Chegámos atrasados à aula mas antes tivemos que fazer. Desta vez, os alternativos estão na fila da frente, feitos alunos aplicados numa turma de repetentes distraídos. E os professores, alguns com cabelo a tigela, dão a lição. São os Black Lips, novos nesta escola que é o Rock in Rio, atípicos o suficiente para meterem os baldas lá de trás a tirar apontamentos. Bate-se o pé, em sinal de isto-até-é-bom, enquanto na frente os ultras não se importam, parecem mesmo ter trazido o manual. O resto dispersa, na relva artificial que faz deste Palco Vodafone um campo seguro, melhor seria dizer arriscado na ótica de um festival cujos grandes nomes são outros.
Eles bem puxam, mas, salvo a espaços, os Black Lips mereciam outra justiça, pelo meio um abraço para o Egito, que lhes fica lindamente. Também a bela mini portuguesa, tática das antigas mas sempre eficaz. "Don't turn off", pedem, isto enquanto chovem rolos de papel higiénico, há quem roube um bocado, nunca se pode garantir onde a noite decide terminar. Outros por exemplo, carregam as cadeiras encher da Vodafone, típico traz-isso-para-o-outro-palco que já é uma das imagens deste festival.
Vamos a boleia das cadeiras vermelhas, que jantar é sempre preciso. A digestão chega pelas 22h, numa tenda eletrónica que arrepia de tão vazia que se encontra. Depois os Fandango, essa dupla de Gabriel Gomes e Luís Varatojo que desordena a tradição do fado, da guitarra portuguesa e do acordeão numa estética eletrónica sensível e atraente. Ao nosso lado uma senhora vai mais longe que os outros dançarinos, ensina-nos os passos, numa espécie de dança à lá rosa mota, maratona sem sair do sitio. Fandango, às tantas, vira festa antecipada, a pedir mais gente e por certo calhava melhor às 02h mas vai muito bem por agora.
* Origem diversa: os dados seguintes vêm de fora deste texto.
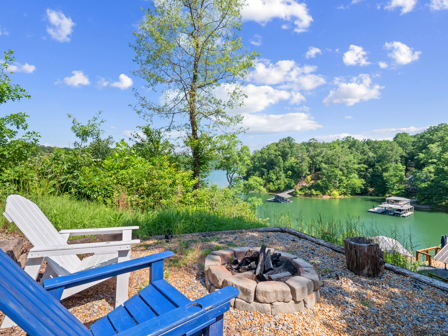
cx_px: 224
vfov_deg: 78.1
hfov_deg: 94.5
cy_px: 168
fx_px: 207
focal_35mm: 16
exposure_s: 1/800
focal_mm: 8
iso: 400
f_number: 5.6
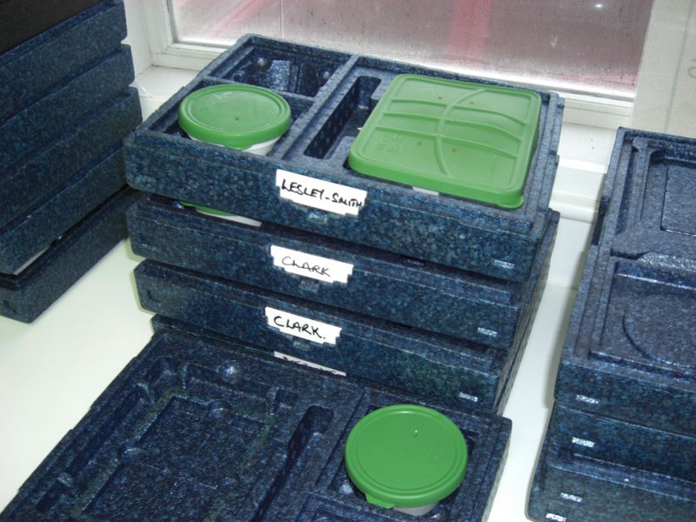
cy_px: 261
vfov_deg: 37.7
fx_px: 764
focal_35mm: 38
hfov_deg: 49.0
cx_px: 348
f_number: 2.8
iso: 200
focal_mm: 7.9
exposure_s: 1/60
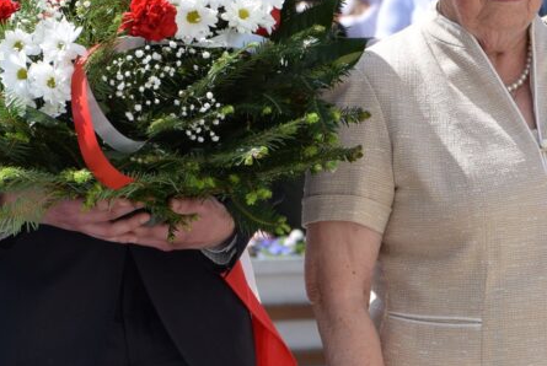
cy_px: 26
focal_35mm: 283
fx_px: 4306
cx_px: 65
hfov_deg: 7.3
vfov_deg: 4.9
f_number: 6.3
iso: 400
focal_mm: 70
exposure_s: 1/1600
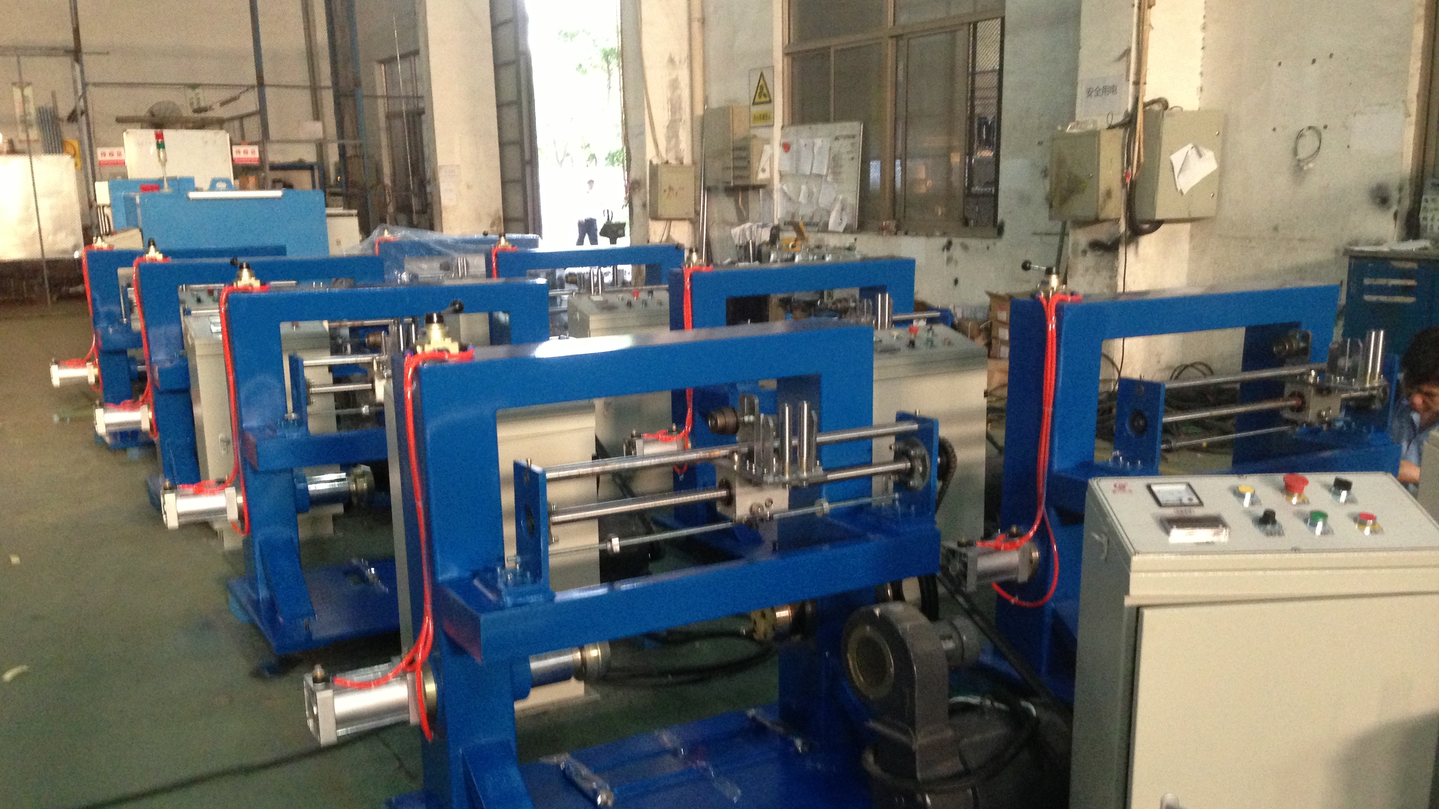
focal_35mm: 36
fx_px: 1374
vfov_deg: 32.7
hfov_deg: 55.3
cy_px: 503
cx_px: 719
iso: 400
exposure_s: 1/17
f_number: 2.4
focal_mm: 4.13
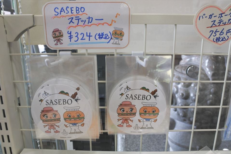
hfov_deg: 67.4
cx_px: 116
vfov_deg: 48.0
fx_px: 173
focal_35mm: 27
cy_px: 77
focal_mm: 10
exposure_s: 1/160
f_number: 3.5
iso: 400
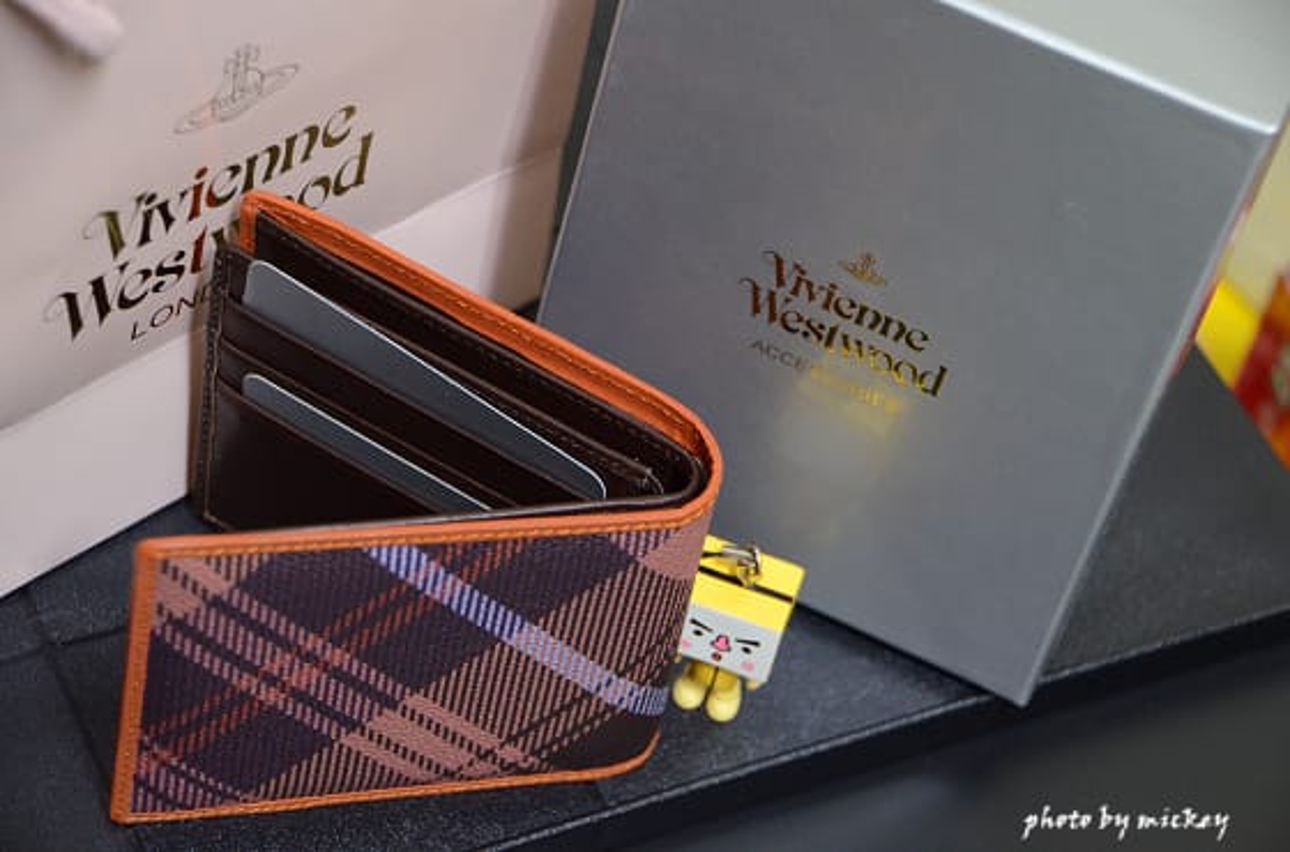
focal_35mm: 117
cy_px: 426
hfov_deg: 17.5
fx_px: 4181
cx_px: 645
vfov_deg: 11.6
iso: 1600
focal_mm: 78
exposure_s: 1/20
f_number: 5.3
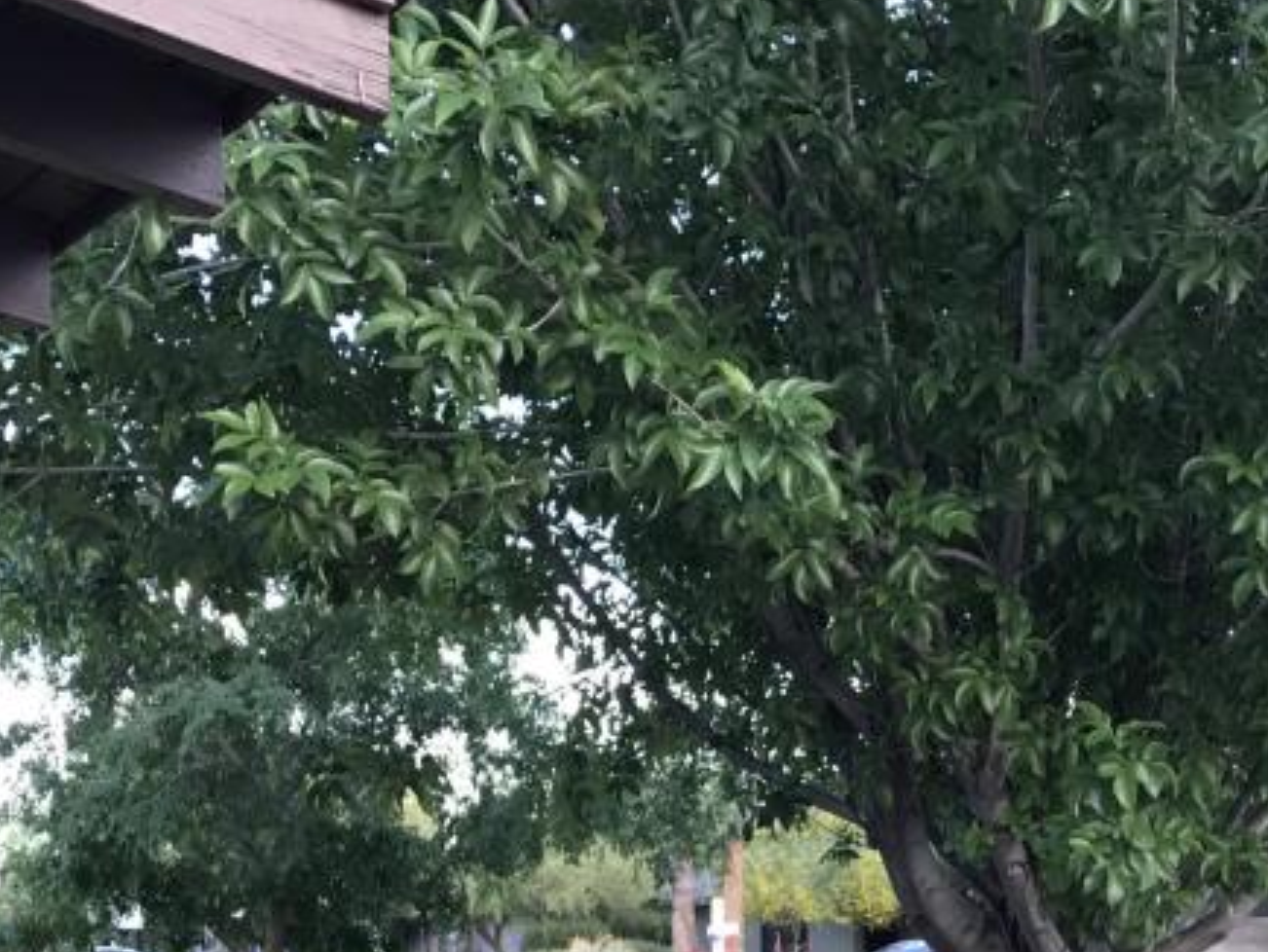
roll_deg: +0.4
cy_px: 981
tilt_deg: -1.1
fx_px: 2419
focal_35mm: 66
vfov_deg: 21.4
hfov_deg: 28.8
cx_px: 999
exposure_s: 1/60
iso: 32
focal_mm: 3.99
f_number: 1.8
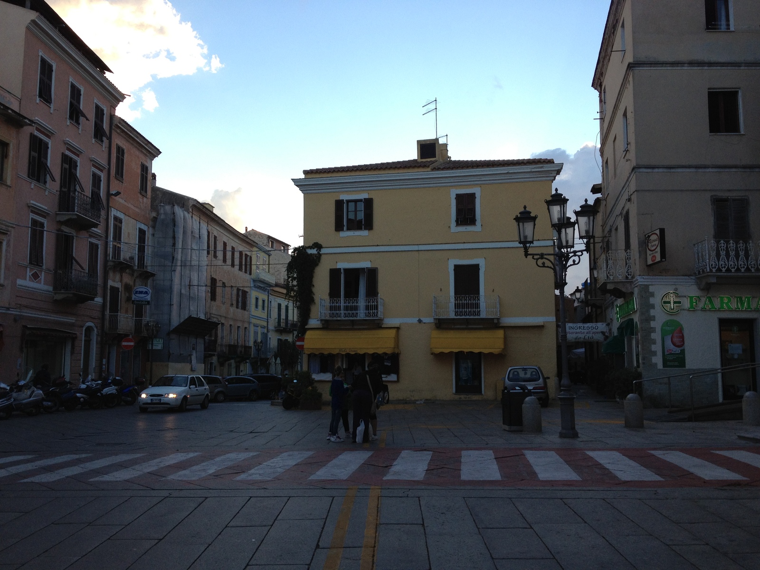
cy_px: 285
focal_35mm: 35
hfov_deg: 52.6
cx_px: 380
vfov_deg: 40.7
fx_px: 768
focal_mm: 4.28
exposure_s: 1/325
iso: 64
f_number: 2.4
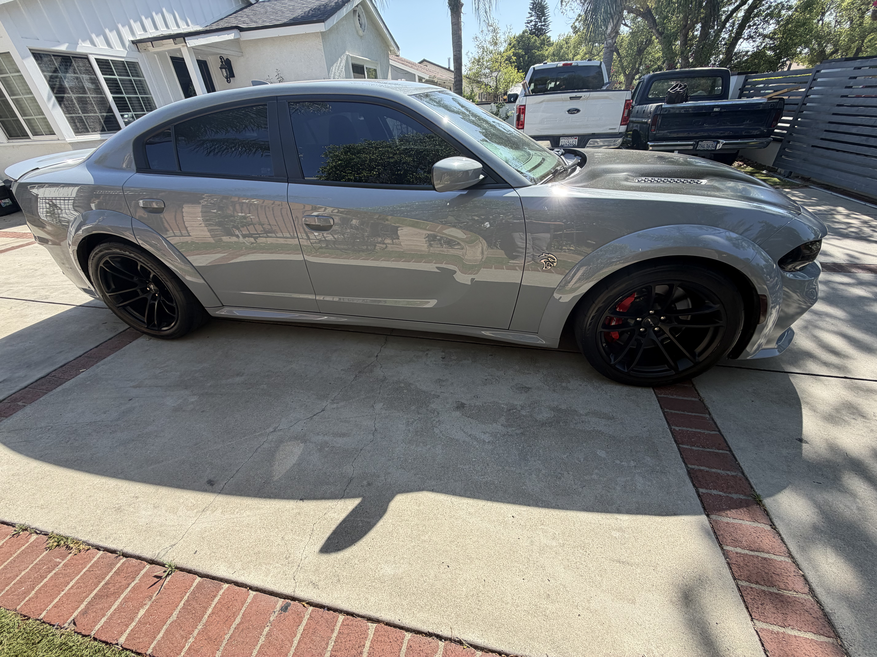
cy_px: 328
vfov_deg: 85.7
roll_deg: +5.2
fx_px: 355
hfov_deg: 102.1
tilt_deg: -32.5
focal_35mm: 14
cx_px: 438
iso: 40
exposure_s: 1/502
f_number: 2.2
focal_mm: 2.22
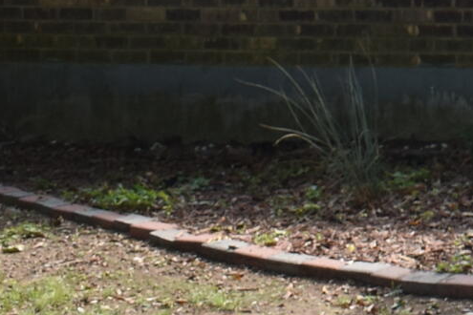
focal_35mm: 200
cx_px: 894
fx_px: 2628
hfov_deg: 9.7
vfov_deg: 6.4
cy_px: -524
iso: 180
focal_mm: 22
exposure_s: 1/200
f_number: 5
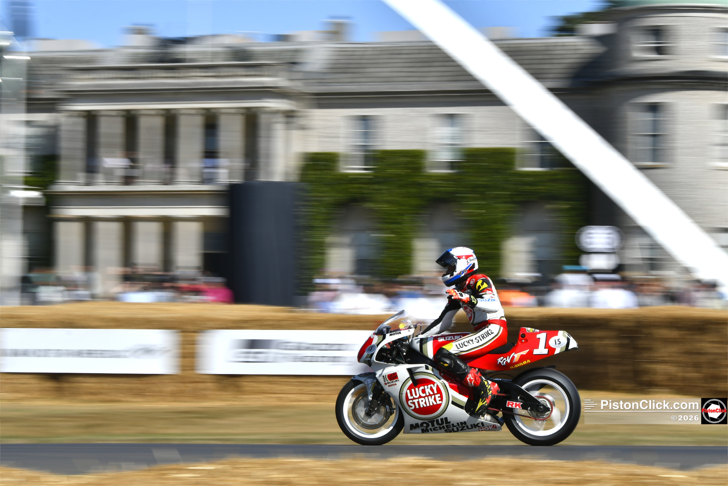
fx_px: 2123
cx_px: 364
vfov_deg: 13.0
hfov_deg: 19.5
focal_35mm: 105
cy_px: 243
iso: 100
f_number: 14
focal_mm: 70
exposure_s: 1/60
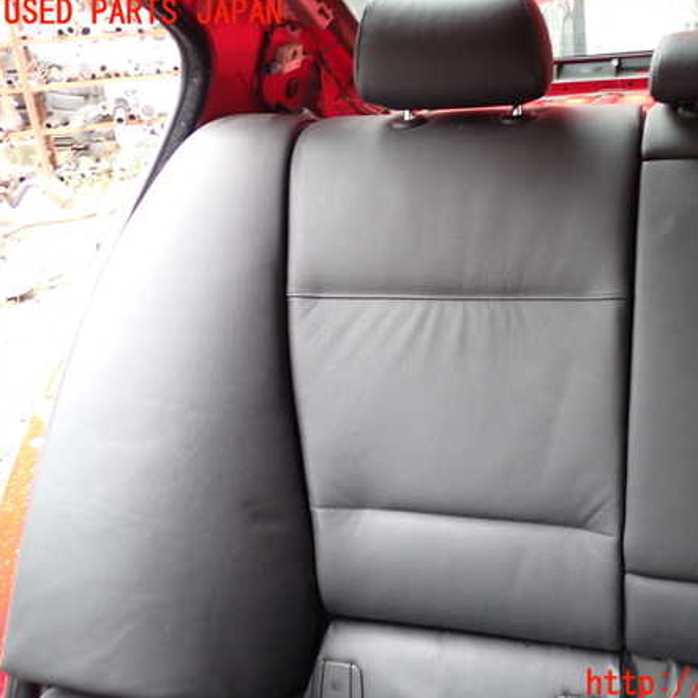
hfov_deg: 45.3
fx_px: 821
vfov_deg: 46.0
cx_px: 469
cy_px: 349
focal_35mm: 36
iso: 200
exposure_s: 1/50
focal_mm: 5.4
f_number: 2.3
Bruce Springsteen convoca a multidão e vem tudo, um labirinto de encontrões até ao lugar possível. O boss mete um pé no palco e até o casal de velhotes atrás de nós berram como se finalmente, agora, tivessem visto o mar. No meio desta audiência entusiasta somos benjamins, chega quase a ser constrangedor, como se nos faltasse credibilidade geracional para aqui estar. Só que Bruce é todo poderoso, acolhe todos sem exceção, com a sua já da casa E Street Band leva-nos ao tempo destes companheiros de concerto, quanto mais Springsteen toca mais somos como eles, culpa da máquina de rock que domina o palco. As horas passam e,vá se mais ou menos à bola com a sonoridade do Boss, torna-se improvável não lhe reconhecermos a classe, os frangos que já virou montam-se em pilha, apanhe-se o comboio que Springsteen não leva demasiado tempo em apeadeiros, nota-se-lhe a fome, diverte-se a valer com a guitarra ao peito. Lá mais a frente lê se "fuck trump", fã que é fã aposta em cartazes atuais, pois claro. "Está-se a portar bem" ouve-se na conversa da frente, como se o Boss fosse capaz de fazer desfeitas dessa índole, o reparo mais evidente talvez seja o som por vezes oscilante, engasgado, que talvez se tenho embrulhado no já carismático vento da Bela Vista. Uma hora e meia depois do concerto começar já há quem se agarre as pernas. Estava tudo à espera de poder nascer de novo com o boss, aliás, "Born In the U.S.A." serviu de despertador de um público já meio dormente para se afigurar com um dos momentos do concerto. "Glory Days" vem em catadupa, dias de glória estes que o todo poderoso parece sempre viver, até porque posto isto vem "Dancing in the Dark". Não chegou às 03h45, tempo de duração que tem vindo a protagonizar na maioria das datas da sua digressão atual, também nem tudo tem que ser uma odisseia.
Ainda sobra energia -quer dizer, o resto do que o Boss sugou – para uma última capela. Mano Le Tough ainda traz uns sobreviventes de Springsteen, o palco eletrónico, composto como nunca, faz desligar o cérebro, aqui não é preciso saber letras de cor. Hoje, mais logo, vamos à caça da cadeira de encher.